SRIHARIKOTA, India, July 16, 2023—The Indian Space Research Organization (ISRO) celebrated its third Moon mission on Friday, July 14, to soft land and conduct experiments on the moon’s mostly unexplored south pole.
The Chandrayaan-3 spacecraft with an orbiter, lander and a rover lifted off from a launch pad in Sriharikota, at 14:35 on Friday (02:05 PST) from the Satish Dhawan Space Center. Chandrayaan, translates to “moon craft” in Sanskrit.
Lift-off, tracking and onboard views pic.twitter.com/eUAFShS1jA
— ISRO (@isro) July 14, 2023
The Prime Minister of India, Narendra Modi, to recognize his country’s third mission to the moon tweeted: “Chandrayaan-3 scripts a new chapter in India’s space odyssey. It soars high, elevating the dreams and ambitions of a every Indian. This momentous achievement is a testament to our scientists’ relentless dedication. I salute their spirit and ingenuity!”

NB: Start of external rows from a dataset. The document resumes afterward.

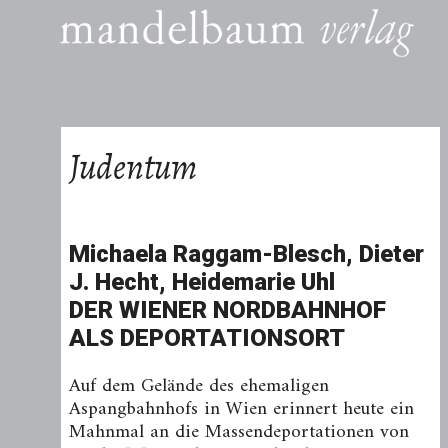
Judentum
Michaela Raggam-Blesch, Dieter
J. Hecht, Heidemarie Uhl
DER WIENER NORDBAHNHOF
ALS DEPORTATIONSORT
Auf dem Gelände des ehemaligen
Aspangbahnhofs in Wien erinnert heute ein
Mahnmal an die Massendeportationen von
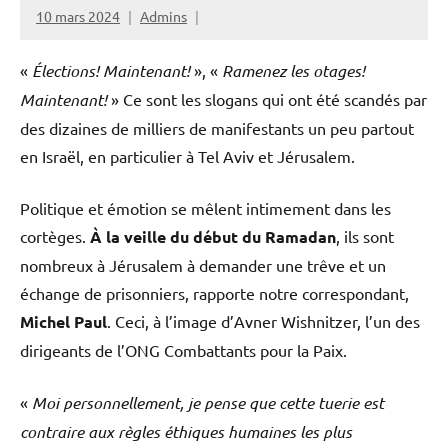
10 mars 2024
Admins
«
Élections! Maintenant!
», «
Ramenez les otages!
Maintenant!
» Ce sont les slogans qui ont été scandés par
des dizaines de milliers de manifestants un peu partout
en Israël, en particulier à Tel Aviv et Jérusalem.
Politique et émotion se mêlent intimement dans les
cortèges.
À la veille du début du Ramadan
, ils sont
nombreux à Jérusalem à demander une trêve et un
échange de prisonniers, rapporte notre correspondant,
Michel Paul
. Ceci, à l’image d’Avner Wishnitzer, l’un des
dirigeants de l’ONG Combattants pour la Paix.
«
Moi personnellement, je pense que cette tuerie est
contraire aux règles éthiques humaines les plus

14th July 2023 will always be etched in golden letters as far as India’s space sector is concerned. Chandrayaan-3, our third lunar mission, will embark on its journey. This remarkable mission will carry the hopes and dreams of our nation. pic.twitter.com/EYTcDphaES
— Narendra Modi (@narendramodi) July 14, 2023
If successful, India will be only the fourth country to achieve a soft landing on the Moon, after the United States, the former Soviet Union and China.
Chandrayaan-1, launched in 2008, was India’s first Moon mission. That mission orbited the moon and then deliberately crashed onto the lunar surface — known as a hard landing. India’s second lunar mission launched in July of 2019, Chandrayaan-2, was only partially successful as the lander-rover failed to make a soft landing and catastrophically crashed during touchdown. The orbiter from its 2019 mission continues to circle and study the Moon.
Chandrayaan-3, consists of a propulsion unit and a robotic lander and rover is expected to land on the moon between August 23 and August 24. Its 40-day journey to the moon will be categorized into three distinct segments: the Earth-centric phase, the lunar transfer phase and the moon-centric phase.
The three main objectives of the mission are to perform a safe soft landing (non-destructive) near the lunar south pole, to deploy a rover and demonstrate its operation, and to perform in-situ scientific experiments over the course of a single lunar day of operation (approximately 14 Earth days).
The solar-powered Chandrayaan-3 lander has its own thruster system, navigational and guidance controls, and hazard detection and avoidance systems. After a success touchdown on the south pole, the lander will use its Radio Anatomy of Moon Bound Hypersensitive Ionosphere and Atmosphere (RAMBHA) instrument to measure the fluctuations in plasma at the lunar surface. NASA’s LASER Retroreflector Array (LRA) will also be running in the background on the lander, collecting data to help scientists better understand moon system’s dynamics.
The Chandrayaan-3’s rover is equipped with a LASER Induced Breakdown Spectroscope (LIBS), to study the chemical composition of the lunar surface; and an Alpha Particle X-ray Spectrometer (APXS), to study lunar rocks and soil around the landing site.
According to the Indian Space Research Organization, as of July 15, the first orbit-raising maneuver (Earthbound firing-1) was successful and the health of Chandrayaan-3 is normal.